# I/E Tech to Field Engineer...typical transition?



## Consultant1994 (Jan 10, 2021)

I'm currently a 2 yr I/E Tech and waiting to hear back from a DCS Field Engineer job I interviewed for. It was no secret I have minimal experience programming or even having much knowledge of DCS systems. I asked the engineer interviewing me about this and I'm guessing it went well because he assured me he can teach technical skills but can't teach people how to communicate good and treat customers right (they've been at one location for 13 years now). If I'm offered the job should I take it no matter the salary he says? To me this is like a whole new door opening to me and I think a good chance to start advancing my career. I have been wanting to get into a more automation type role. What should I expect going into a job like this? He said my knowledge of field instrumentation will help complete the overall picture and one of the reasons he is considering me. Also have a Bachelors in General Business which may help, job description asked for EE, ME, or Engineering Technology undergrad. Thoughts? Does this type of job transition usually happen?


----------



## Edgy Cheesy Graphite PE (Jan 11, 2021)

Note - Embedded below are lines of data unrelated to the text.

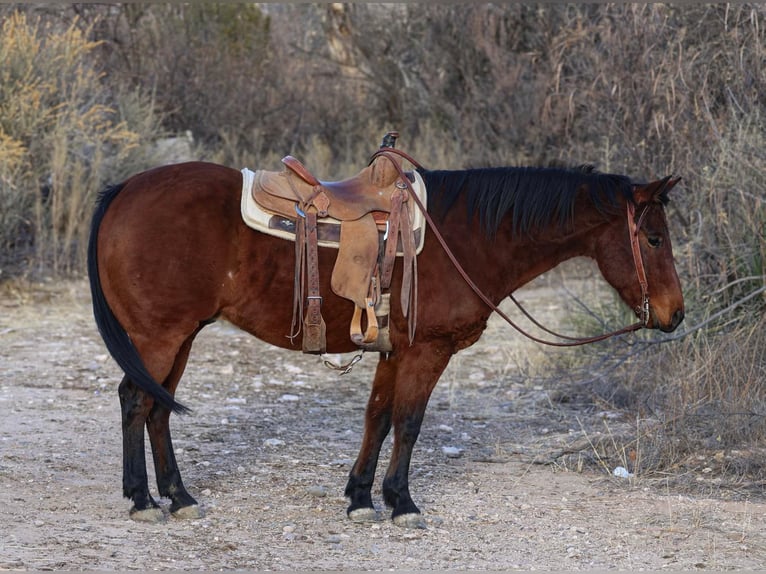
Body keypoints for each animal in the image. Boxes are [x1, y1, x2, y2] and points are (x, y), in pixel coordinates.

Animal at [87, 158, 684, 527]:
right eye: (654, 238)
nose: (675, 315)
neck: (469, 236)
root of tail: (123, 191)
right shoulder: (427, 350)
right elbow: (409, 422)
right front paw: (402, 503)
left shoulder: (394, 350)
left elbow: (377, 415)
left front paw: (359, 498)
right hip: (160, 336)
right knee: (137, 401)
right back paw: (142, 499)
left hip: (181, 336)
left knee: (157, 407)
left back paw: (179, 497)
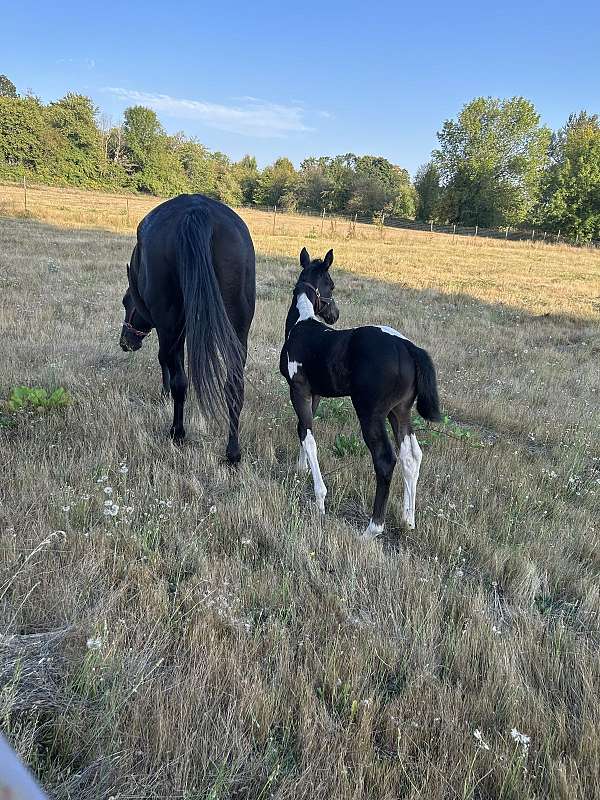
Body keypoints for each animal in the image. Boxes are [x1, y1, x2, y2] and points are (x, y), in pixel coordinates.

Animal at [120, 194, 256, 464]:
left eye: (125, 302)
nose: (125, 342)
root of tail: (197, 211)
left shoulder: (168, 332)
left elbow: (165, 364)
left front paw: (163, 394)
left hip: (170, 323)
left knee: (180, 382)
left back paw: (177, 432)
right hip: (238, 328)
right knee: (234, 386)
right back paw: (233, 452)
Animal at [279, 247, 441, 537]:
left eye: (331, 284)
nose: (335, 314)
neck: (301, 325)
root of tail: (409, 348)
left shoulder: (297, 389)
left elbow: (308, 436)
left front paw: (320, 500)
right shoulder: (314, 393)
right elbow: (304, 429)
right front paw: (300, 469)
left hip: (370, 413)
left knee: (386, 460)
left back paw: (372, 530)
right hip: (399, 411)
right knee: (411, 456)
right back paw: (408, 520)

Many people transition from technician jobs to engineering jobs. It's very common. But many people won't consider you a "real engineer" if you don't have an engineering degree. How acceptable it is will vary from company to company. I've known a couple people without engineering degrees who moved up from production/technician/drafting jobs to engineering jobs based on experience only. But both of them were stuck at their current company because other companies wouldn't consider them for an engineering position.

So yeah, this sounds like a great opportunity for you. I assume it's a better job, more money, etc. If it's what you want, you should definitely go for it. But I say the other stuff just for you to realize that even though you're now an "engineer" your options may be limited if you don't go back to school and get a bachelors degree in engineering. 

My recommendation, take the job and find a program where you can get a BS in engineering either online or through night classes and start pursuing that, ESPECIALLY if you company will pay for it.

Also from what I understand very few states will allow you to get a Professional Engineering license without a bachelor's in engineering. But it doesn't sound like that's something you're looking for now. Just something to keep in mind.


----------